Échecs à répétition
Embourbée dans sa guerre au Yémen – d’où les Émiratis poursuivent leur retrait –, l’arabie saoudite évolue également dans un environnement régional complexe. De sorte que le responsable de l’attaque sur les deux raffineries d’abqaiq et Khurais, le 14 septembre, n’est toujours pas formellement connu : les Houthis les ont revendiquées, mais les États-unis, la France et l’allemagne ont estimé qu’il n’y avait pas d’autre explication plausible qu’une attaque iranienne. Dans la foulée, Téhéran niait son implication. Concrètement, les Houthis ont mené ces derniers mois plusieurs attaques sur des cibles dans la profondeur des territoires saoudien et émirati au moyen de drones, avec des succès aléatoires, mais montrant presque systématiquement une inadaptation de la force de défense aérienne saoudienne – qui n’aura pas été d’une grande utilité le 14 septembre.
Les attaques elles-mêmes sont un modèle de ciblage. Elles ont été conduites avec précision, dans la nuit, impliquant 25 tirs de drones, mais semble-t-il également, de missiles de croisière. Les frappes ont touché des installations particulièrement importantes pour Riyad et Aramco, que l’on qualifierait en ciblage de points décisifs, c’est-à-dire des composantes du centre de gravité saoudien. Dans la foulée, la production pétrolière saoudienne passait de 9,8 à 4,1 millions de barils quotidiens, ce qui a immédiatement provoqué une hausse des cours du brut. Reste également à voir quels seront les effets systémiques d’une attaque aux effets « durables », sur la production pétrolière mondiale, mais aussi sur les rentrées saoudiennes – un royaume dont la cohésion politique et sociale repose dans une large mesure sur ces dernières. En l’occurrence, la remise en état des installations devrait prendre plus de temps qu’indiqué dans les déclarations saoudiennes.

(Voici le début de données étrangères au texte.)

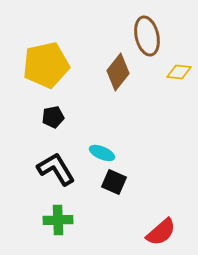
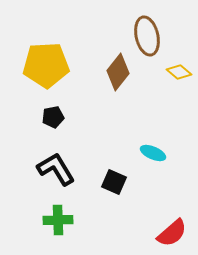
yellow pentagon: rotated 9 degrees clockwise
yellow diamond: rotated 35 degrees clockwise
cyan ellipse: moved 51 px right
red semicircle: moved 11 px right, 1 px down
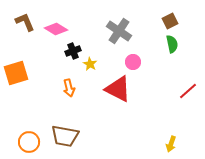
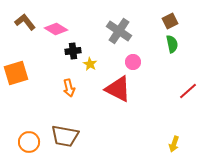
brown L-shape: rotated 15 degrees counterclockwise
black cross: rotated 14 degrees clockwise
yellow arrow: moved 3 px right
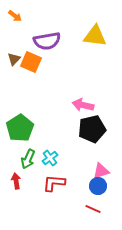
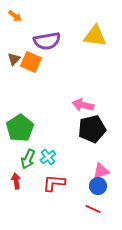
cyan cross: moved 2 px left, 1 px up
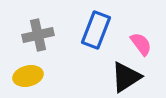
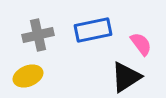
blue rectangle: moved 3 px left; rotated 57 degrees clockwise
yellow ellipse: rotated 8 degrees counterclockwise
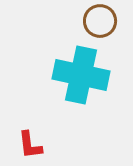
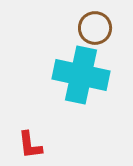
brown circle: moved 5 px left, 7 px down
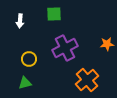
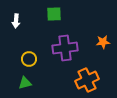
white arrow: moved 4 px left
orange star: moved 4 px left, 2 px up
purple cross: rotated 20 degrees clockwise
orange cross: rotated 15 degrees clockwise
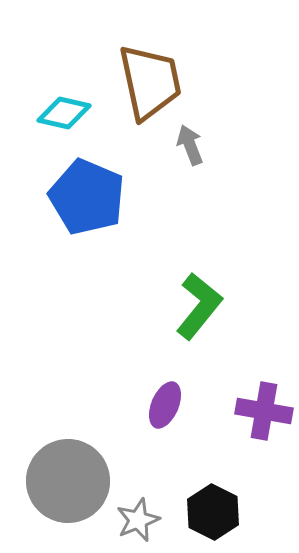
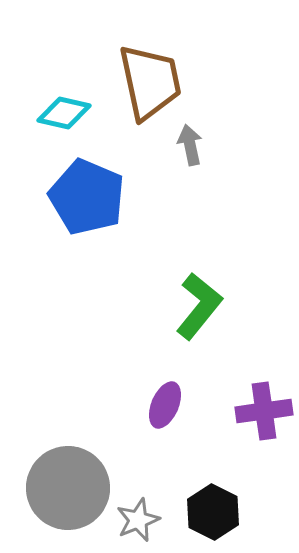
gray arrow: rotated 9 degrees clockwise
purple cross: rotated 18 degrees counterclockwise
gray circle: moved 7 px down
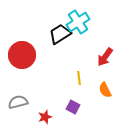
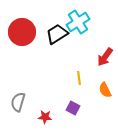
black trapezoid: moved 3 px left
red circle: moved 23 px up
gray semicircle: rotated 60 degrees counterclockwise
purple square: moved 1 px down
red star: rotated 24 degrees clockwise
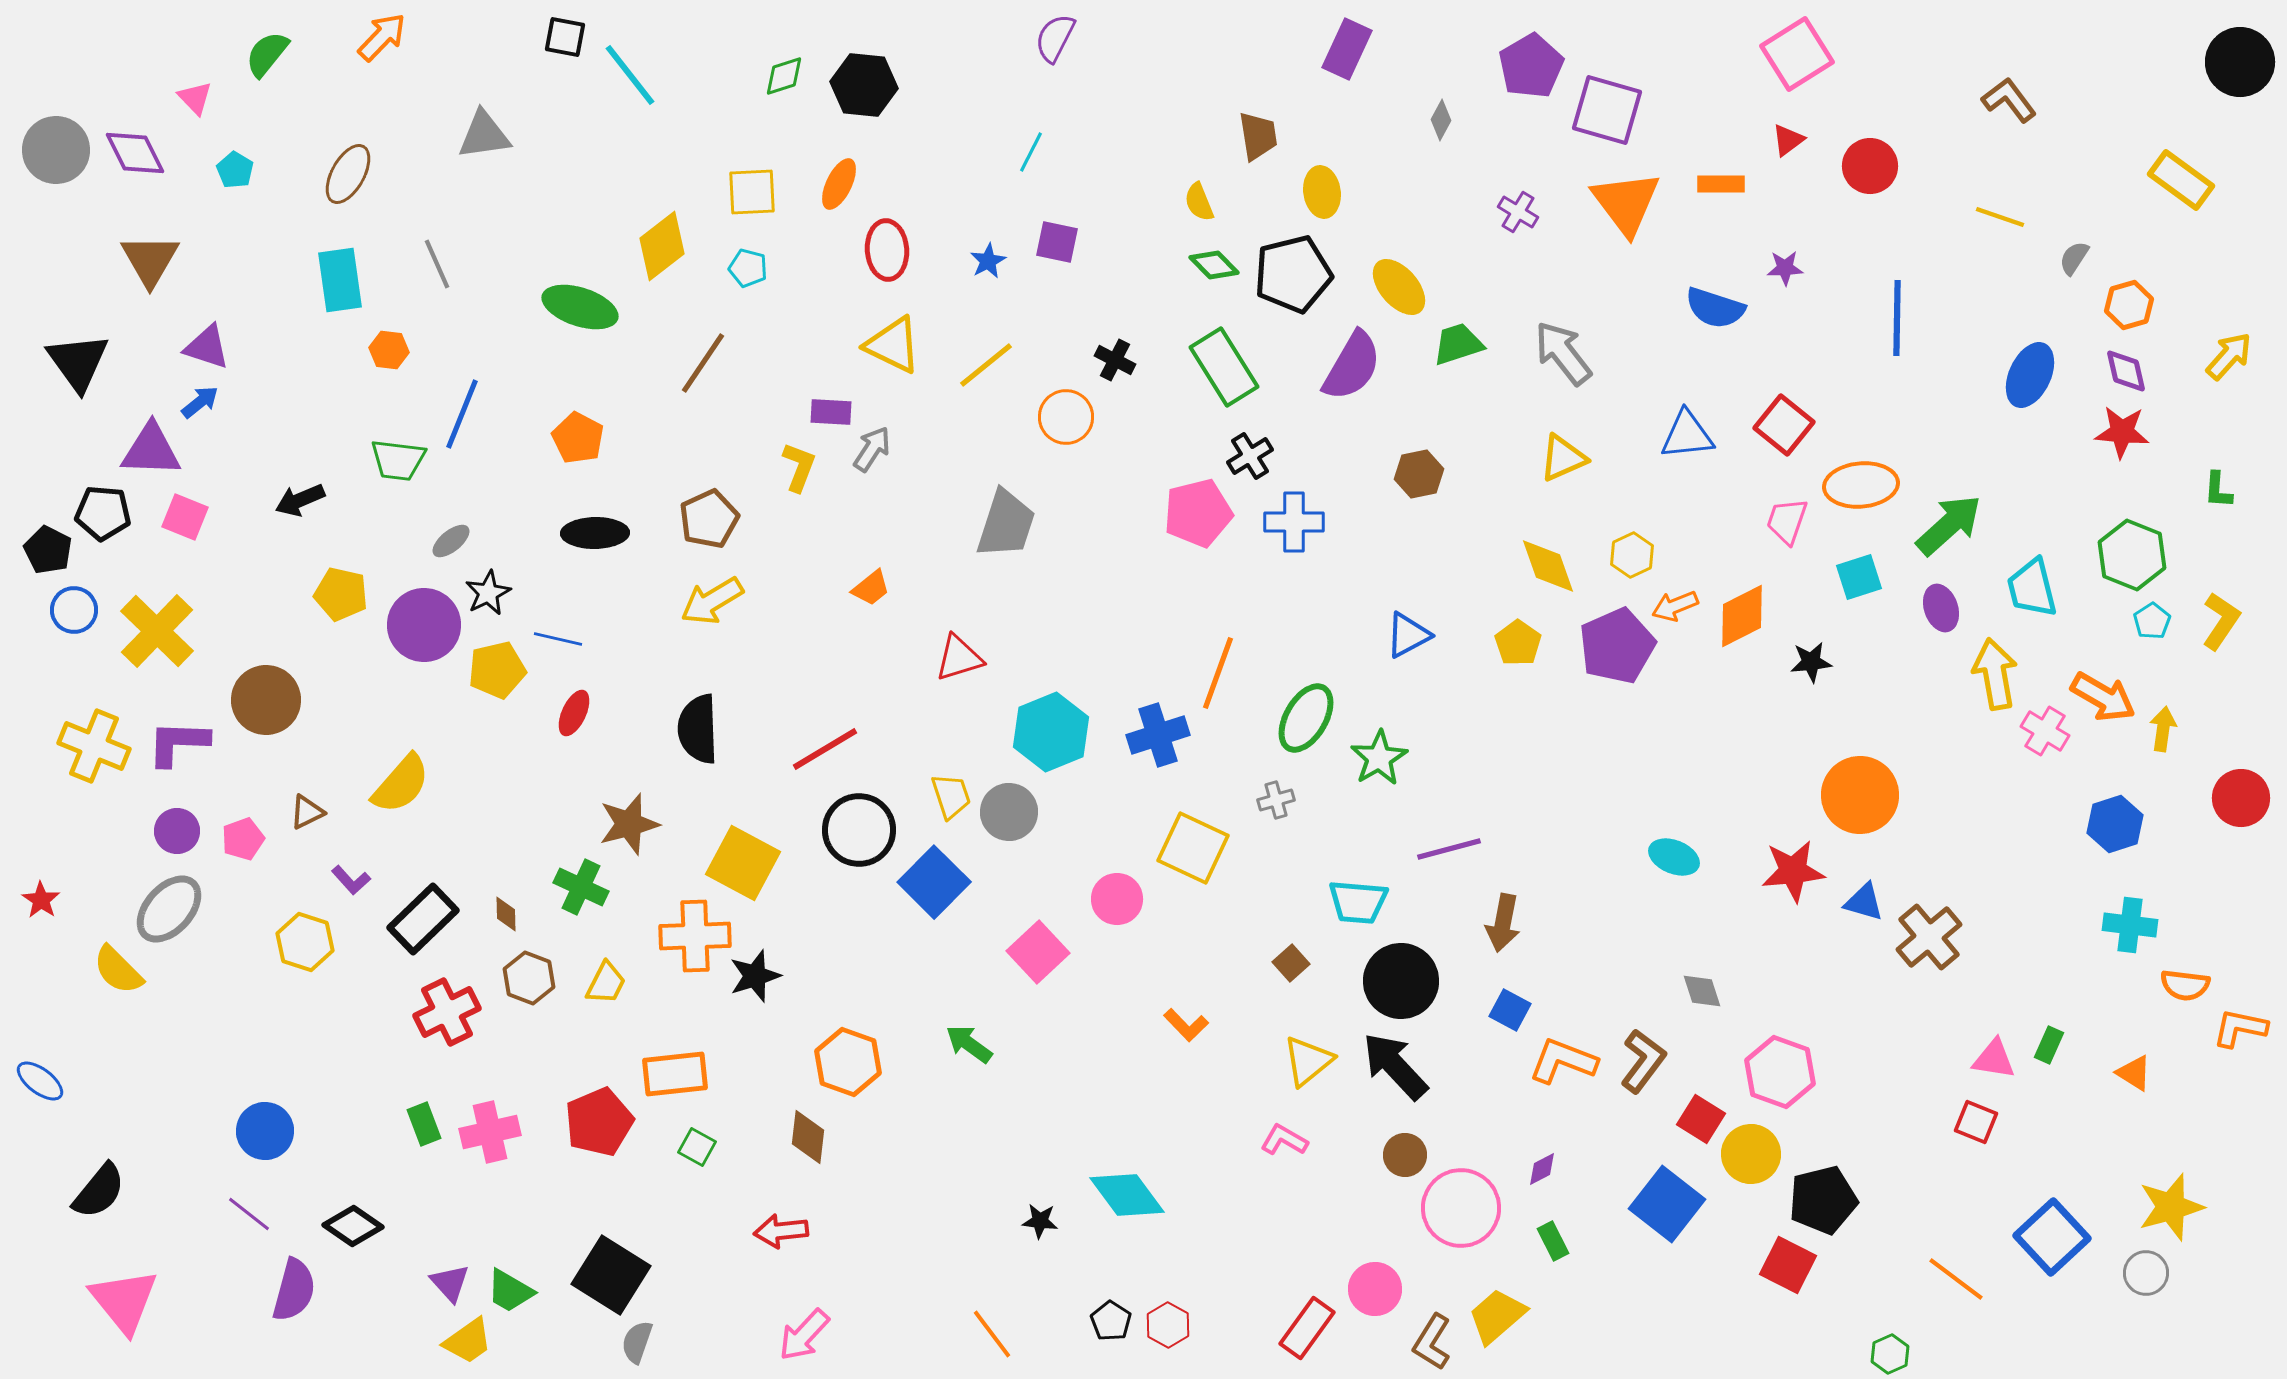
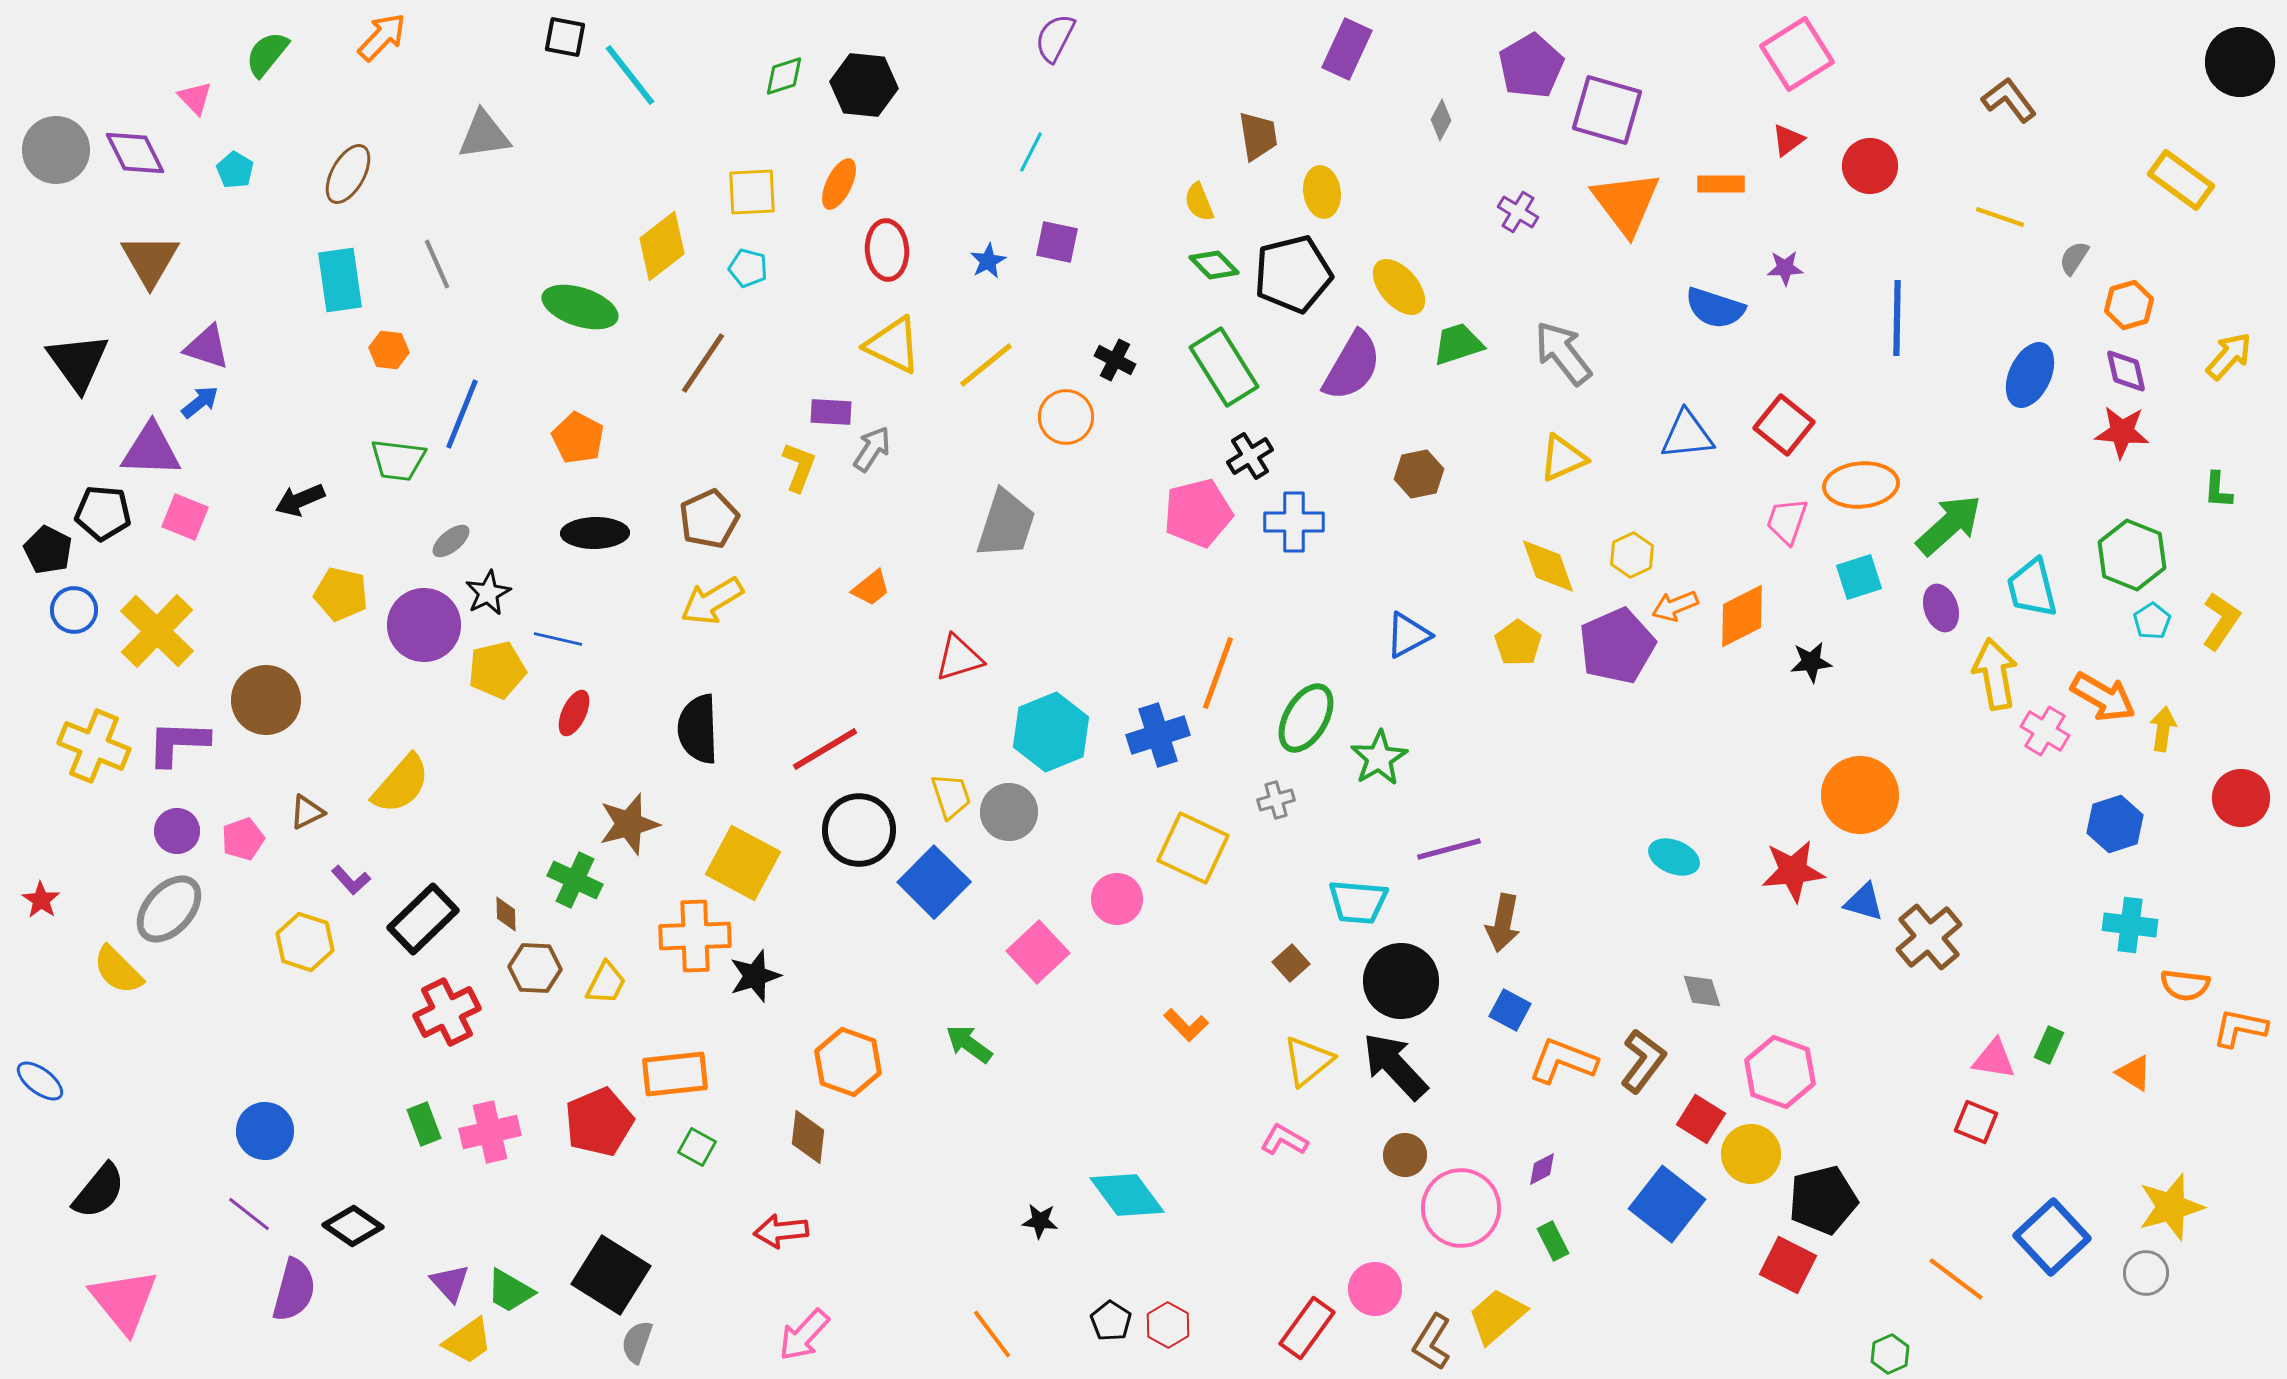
green cross at (581, 887): moved 6 px left, 7 px up
brown hexagon at (529, 978): moved 6 px right, 10 px up; rotated 18 degrees counterclockwise
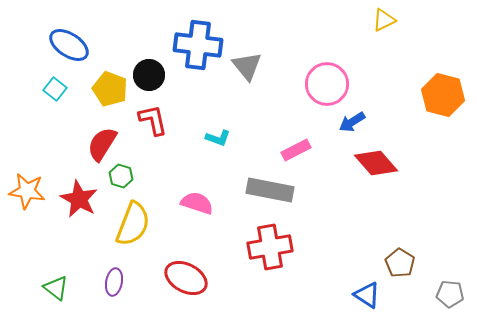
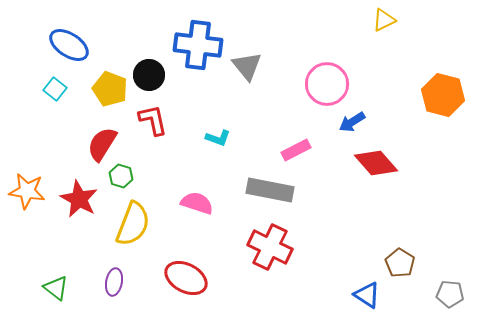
red cross: rotated 36 degrees clockwise
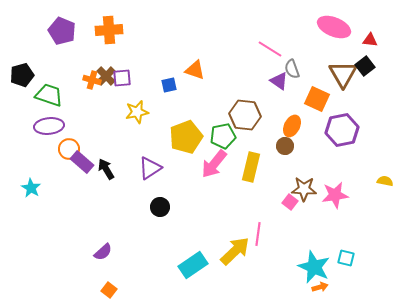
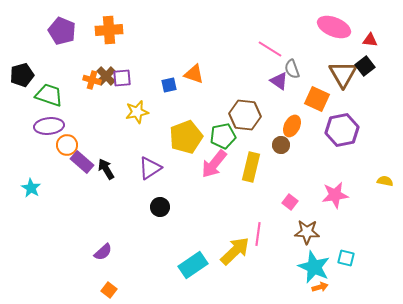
orange triangle at (195, 70): moved 1 px left, 4 px down
brown circle at (285, 146): moved 4 px left, 1 px up
orange circle at (69, 149): moved 2 px left, 4 px up
brown star at (304, 189): moved 3 px right, 43 px down
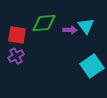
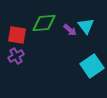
purple arrow: rotated 40 degrees clockwise
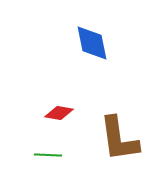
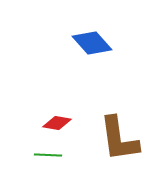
blue diamond: rotated 30 degrees counterclockwise
red diamond: moved 2 px left, 10 px down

En dépit d’investissements massifs, la défense aérienne saoudienne s’est trouvée inadaptée. La couverture des missiles Patriot n’est pas de 360° et ces derniers sont tournés pour la plupart vers l’iran. De toute manière, ils ne sont pas adaptés à la détection et à l’engagement de missiles de croisière. C’était également le cas des batteries de missiles Shahine et des Oerlikon de 35 mm protégeant les installations : performantes contre des avions rapides, elles le sont moins contre de petits appareils volant lentement à basse altitude ou des missiles de croisière. L’intégration des différents systèmes en un IADS (Integrated Air Defense System) performant a également toujours été problématique – les travaux se sont poursuivis durant plus de dix ans, sans offrir de solution satisfaisante. La formation des opérateurs, leurs compétences et leur assiduité peuvent également être considérées comme insuffisantes.
Face au fiasco et dans le contexte de relations tendues avec Téhéran, Washington reprend les choses en main, tout en cherchant à disposer d’une capacité suffisamment dissuasive sur place. Le 11 octobre, le
Pentagone a ainsi décidé de l’envoi de deux batteries de missiles Patriot, d’un système antibalistique THAAD, de deux escadrons de chasse et d’une escadre aérienne expéditionnaire (laquelle combine différents types de capacités de combat, mais aussi des ravitailleurs en vol). La décision implique le déploiement sur le sol saoudien d’environ 3 000 hommes, en plus des capacités préalablement positionnées dans le pays ou à proximité et incluant un groupe aéronaval et des B-52, qui représentaient déjà environ 11 000 hommes.
Les revers saoudiens sont aussi plus conventionnels. Le 29 septembre, les Houthis ont indiqué avoir réussi à mener des opérations dans la profondeur saoudienne, audelà donc de la frontière. Selon leurs dires, il en aurait résulté une embuscade se soldant par la neutralisation de trois brigades saoudiennes et de leurs alliés yéménites. Toujours selon eux, 500 Saoudiens auraient été tués et 2 000 hommes faits prisonniers. Les images montrées permettent de voir plusieurs véhicules saoudiens détruits à coups D’AT-14 Kornet, les Houthis indiquant par ailleurs avoir récupéré de grosses quantités de matériels. Si Riyad a nuancé les pertes subies, il n’en demeure pas moins que l’échec est bien réel.